## EXERCISE INSTRUCTIONS:
State how many lines of the records below contain the string "mmHg". Give only the number.

(Readout data from measuring devices)
---

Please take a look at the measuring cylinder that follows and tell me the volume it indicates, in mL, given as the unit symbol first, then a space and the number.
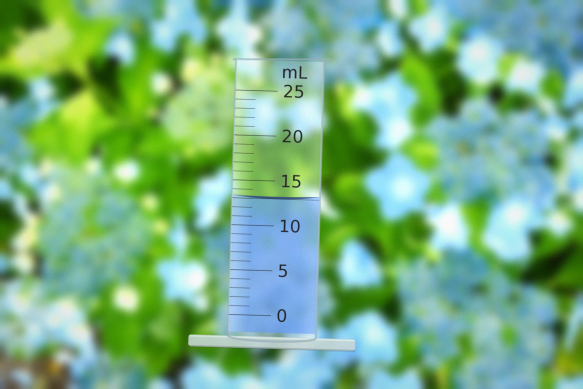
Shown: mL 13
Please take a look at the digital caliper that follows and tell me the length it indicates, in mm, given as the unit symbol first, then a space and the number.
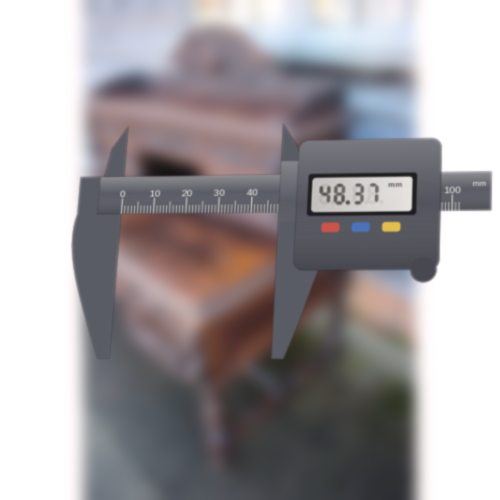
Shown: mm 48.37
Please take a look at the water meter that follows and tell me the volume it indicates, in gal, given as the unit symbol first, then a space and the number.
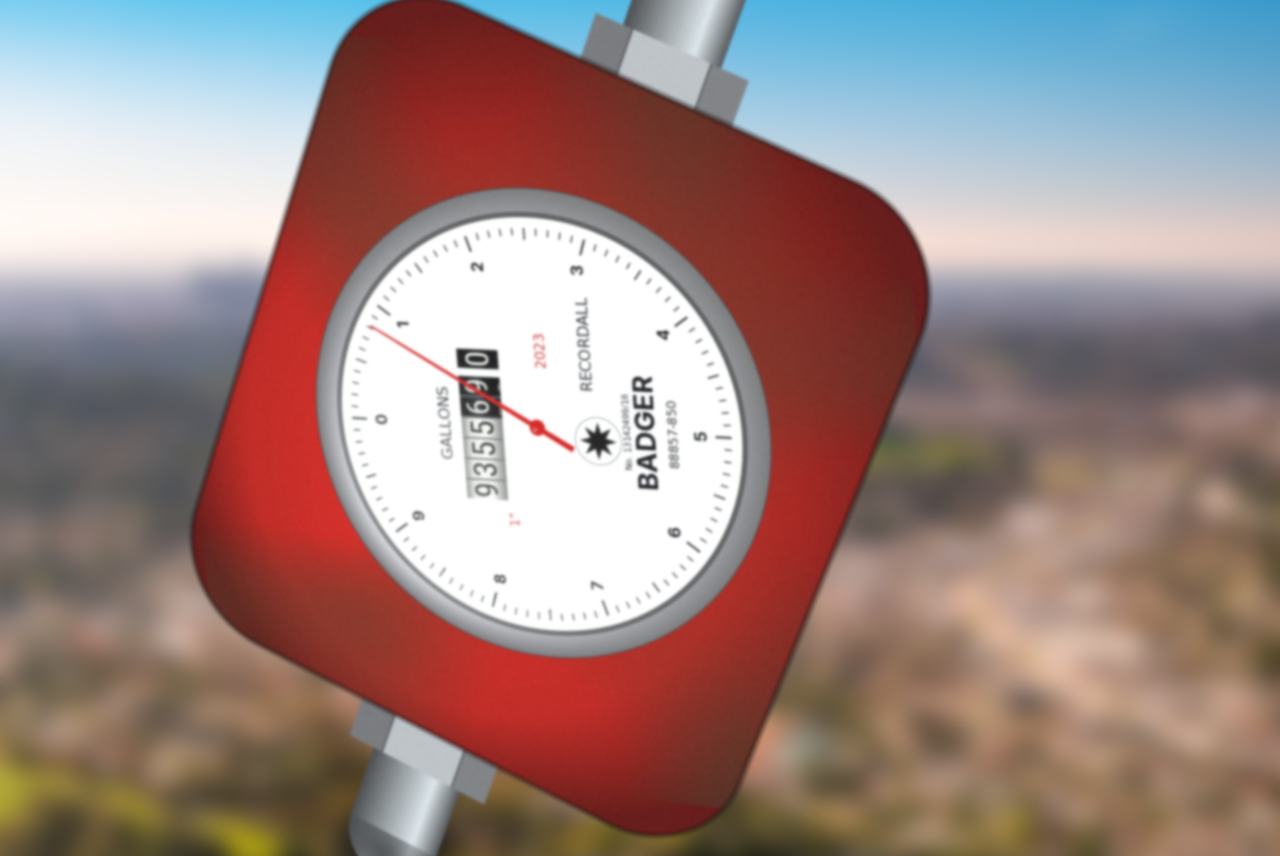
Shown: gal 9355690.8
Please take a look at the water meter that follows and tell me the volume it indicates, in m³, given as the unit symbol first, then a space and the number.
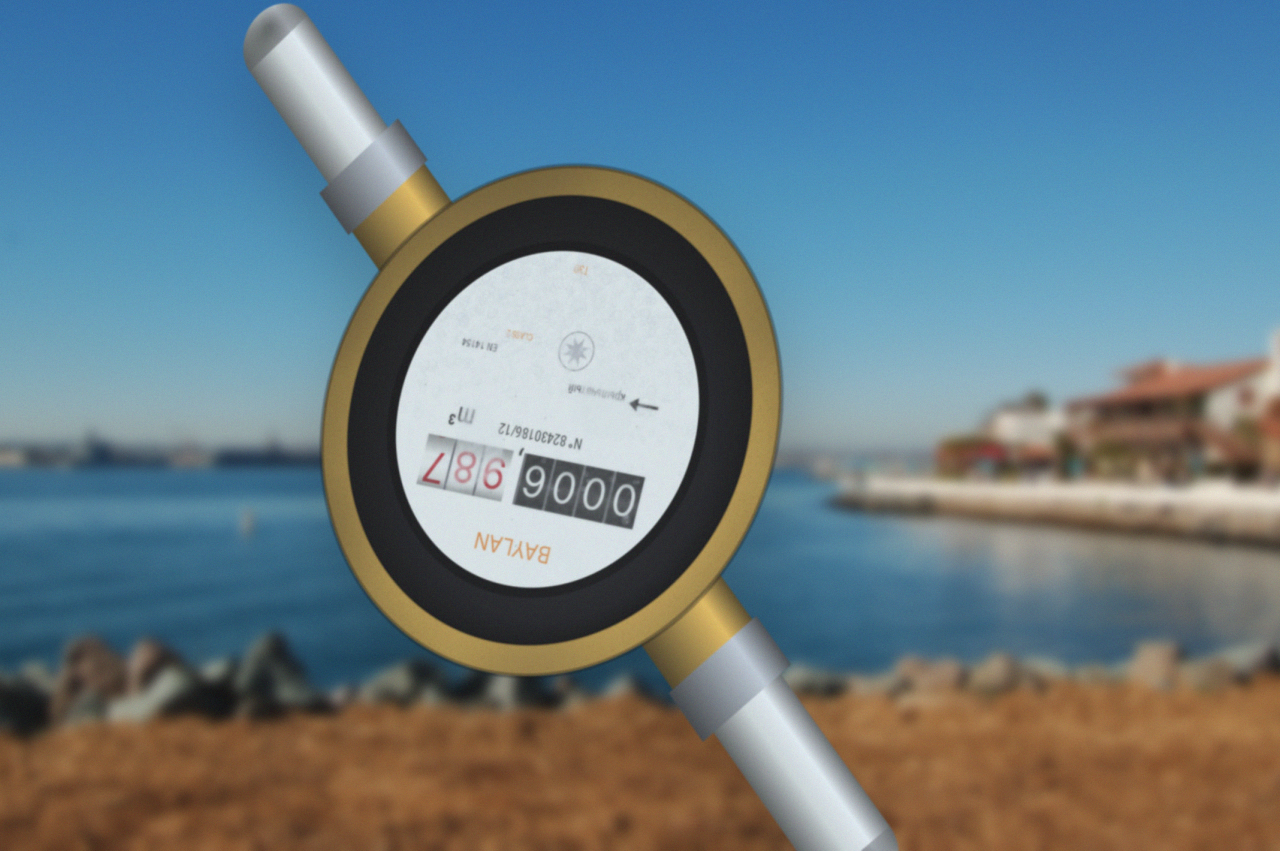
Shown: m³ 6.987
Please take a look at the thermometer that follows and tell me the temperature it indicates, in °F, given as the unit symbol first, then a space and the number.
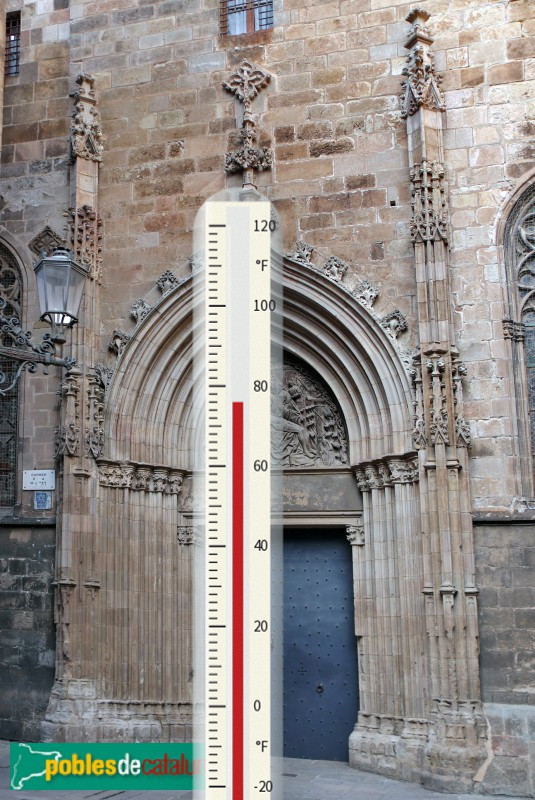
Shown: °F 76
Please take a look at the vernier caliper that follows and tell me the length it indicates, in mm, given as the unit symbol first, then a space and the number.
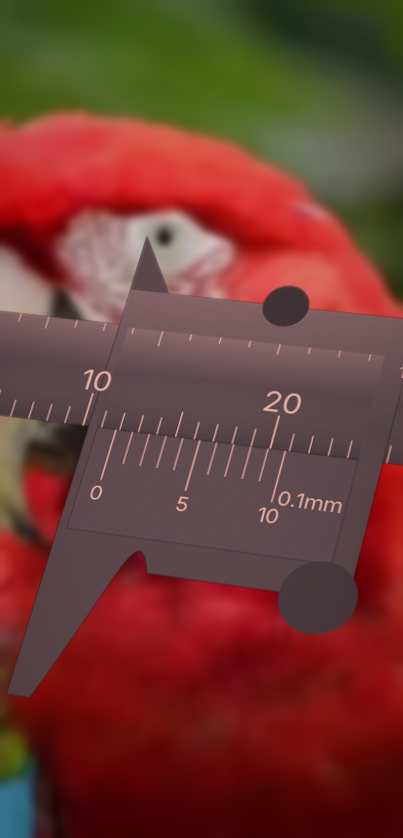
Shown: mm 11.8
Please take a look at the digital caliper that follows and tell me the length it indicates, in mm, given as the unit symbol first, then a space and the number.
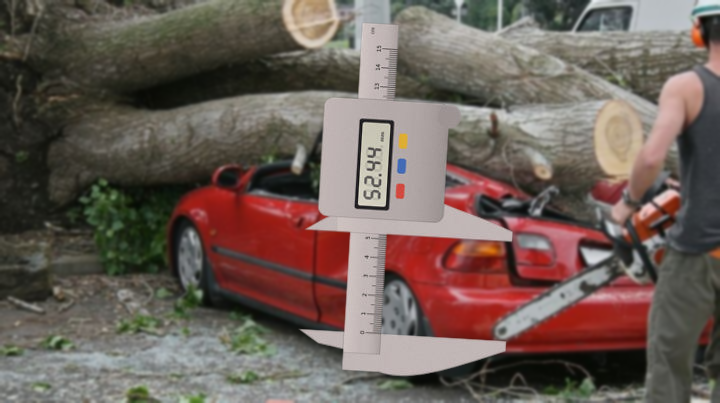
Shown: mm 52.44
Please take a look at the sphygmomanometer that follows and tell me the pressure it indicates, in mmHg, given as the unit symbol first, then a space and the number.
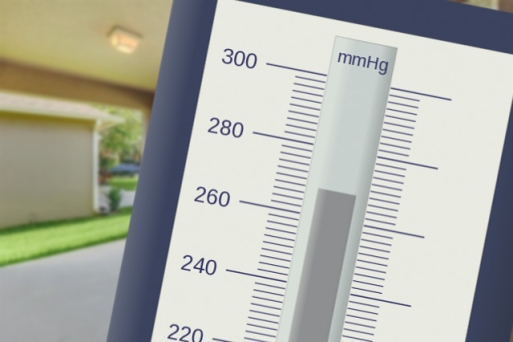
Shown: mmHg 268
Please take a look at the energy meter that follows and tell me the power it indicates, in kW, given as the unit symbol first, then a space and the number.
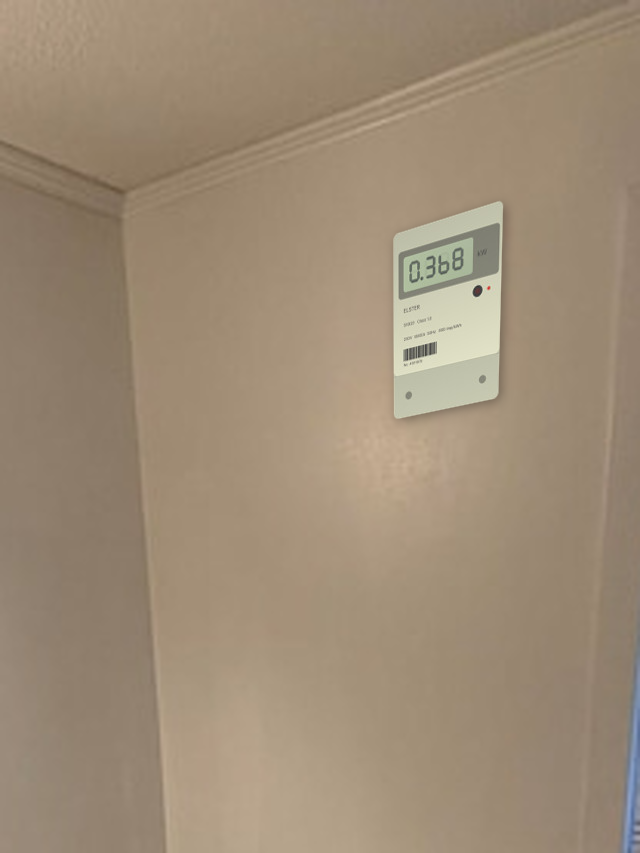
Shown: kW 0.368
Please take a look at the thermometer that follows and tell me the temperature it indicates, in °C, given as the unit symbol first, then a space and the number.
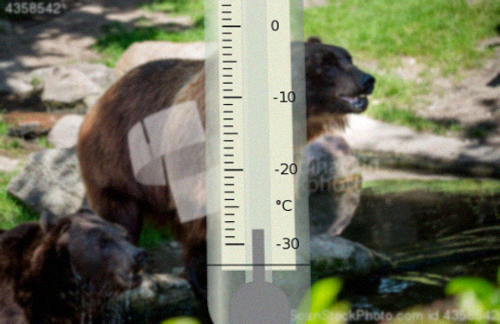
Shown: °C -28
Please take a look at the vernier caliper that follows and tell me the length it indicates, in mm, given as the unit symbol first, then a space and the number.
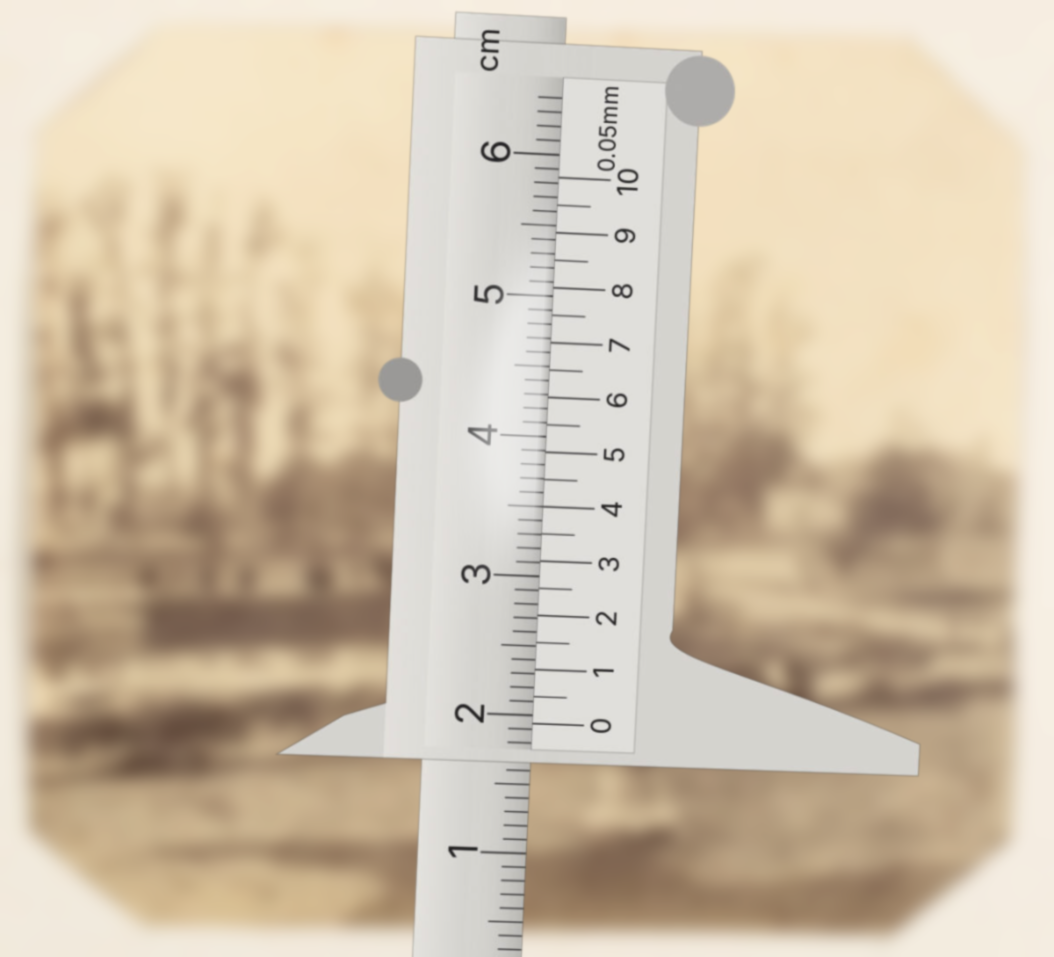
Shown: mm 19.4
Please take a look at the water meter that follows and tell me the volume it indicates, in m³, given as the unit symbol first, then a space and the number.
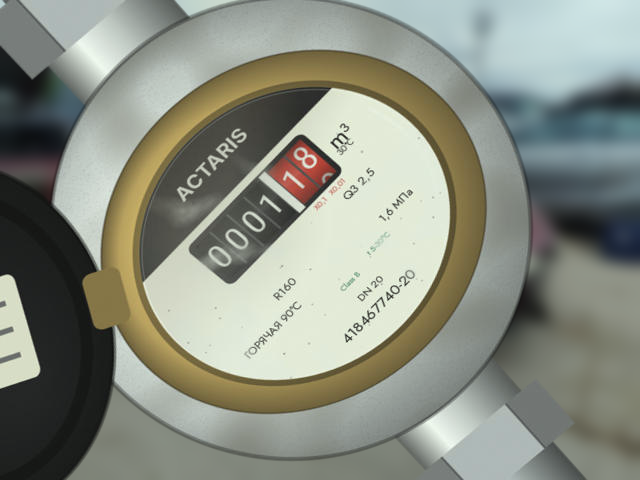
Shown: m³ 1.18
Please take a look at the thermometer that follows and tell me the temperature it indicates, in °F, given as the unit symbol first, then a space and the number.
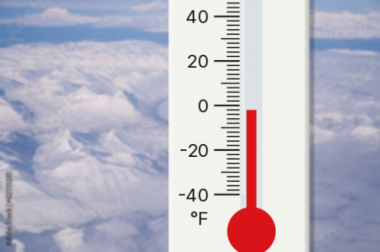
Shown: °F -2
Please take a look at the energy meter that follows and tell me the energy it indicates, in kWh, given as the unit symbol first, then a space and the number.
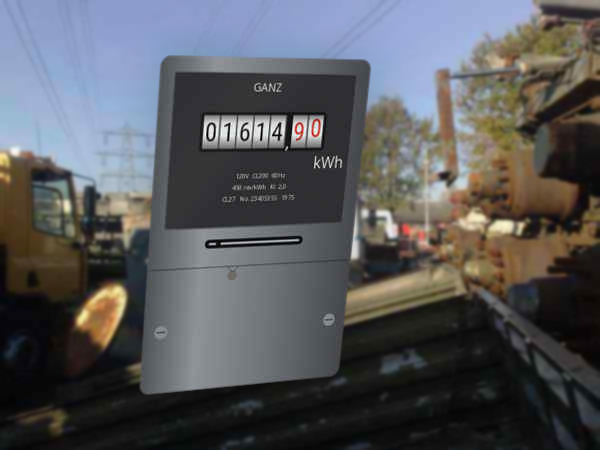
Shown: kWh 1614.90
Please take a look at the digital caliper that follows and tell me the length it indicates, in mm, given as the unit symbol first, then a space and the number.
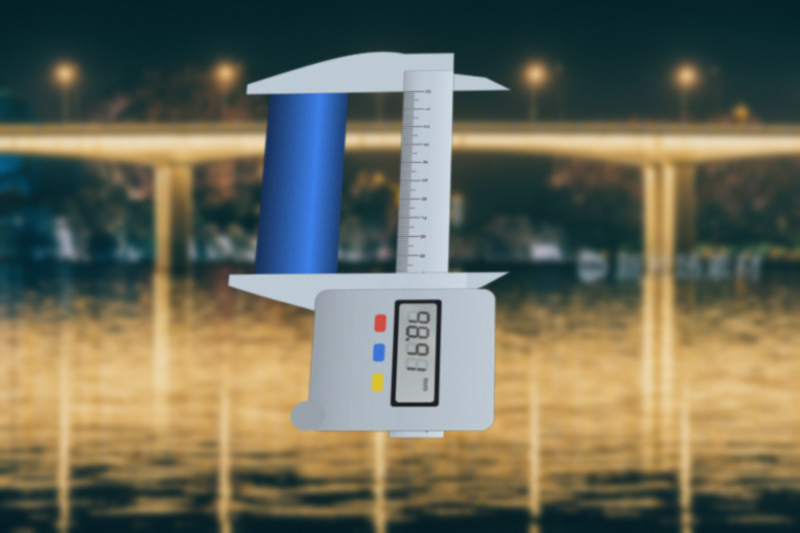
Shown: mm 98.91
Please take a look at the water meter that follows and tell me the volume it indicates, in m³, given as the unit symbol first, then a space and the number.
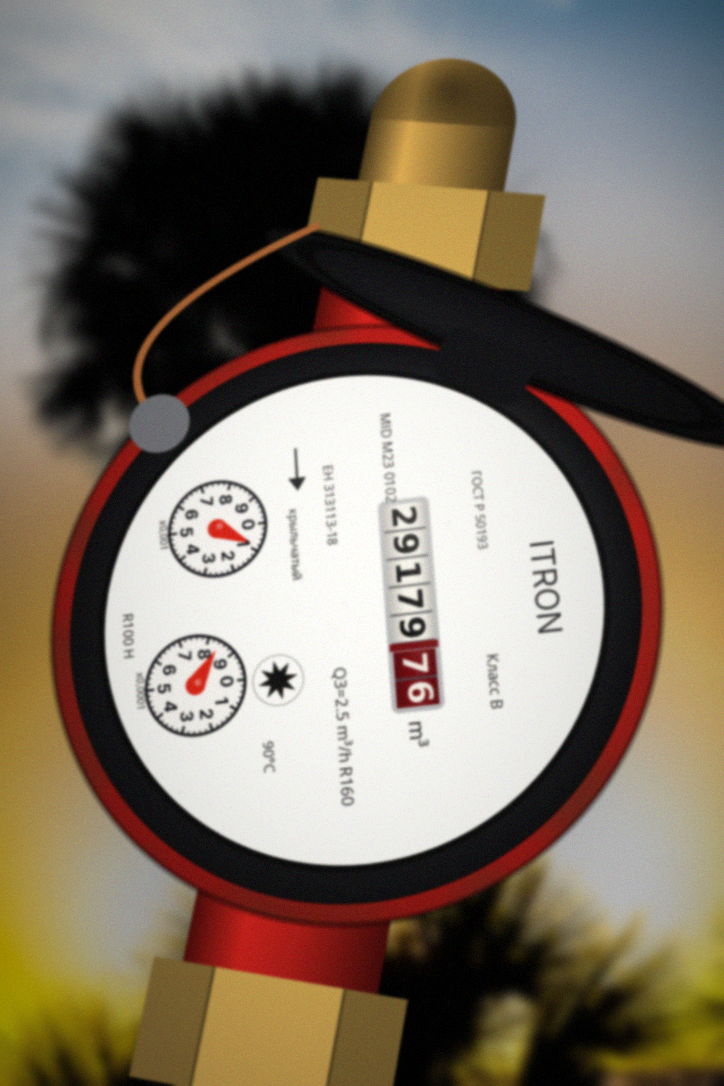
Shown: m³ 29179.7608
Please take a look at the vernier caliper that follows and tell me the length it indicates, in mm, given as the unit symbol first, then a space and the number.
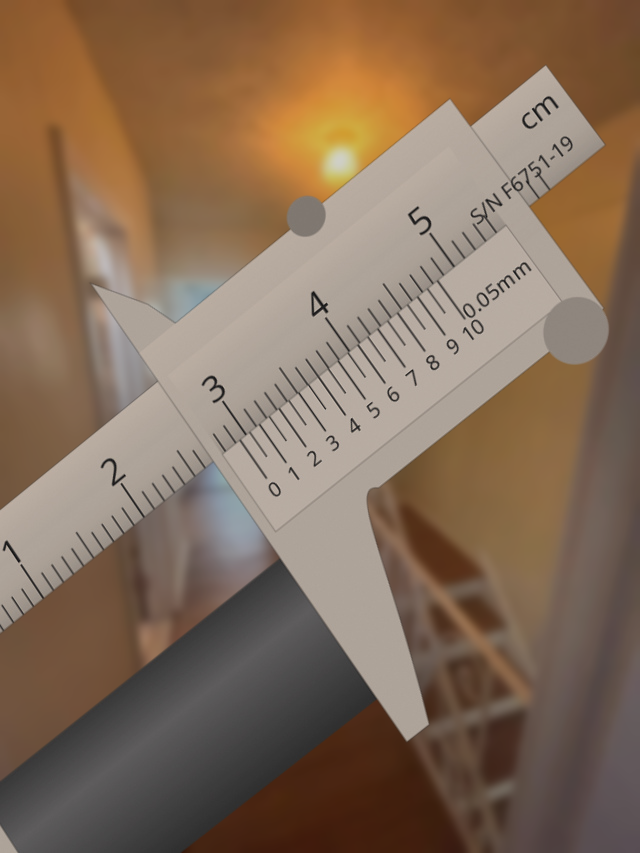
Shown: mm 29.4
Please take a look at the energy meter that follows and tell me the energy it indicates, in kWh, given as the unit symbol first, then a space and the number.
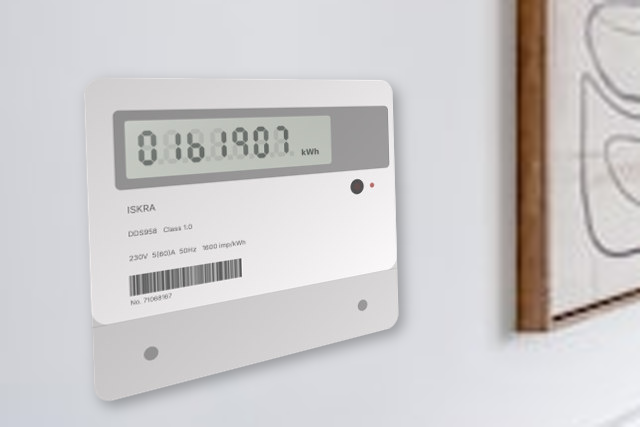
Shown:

---

## SOLUTION TO THE PROBLEM:
2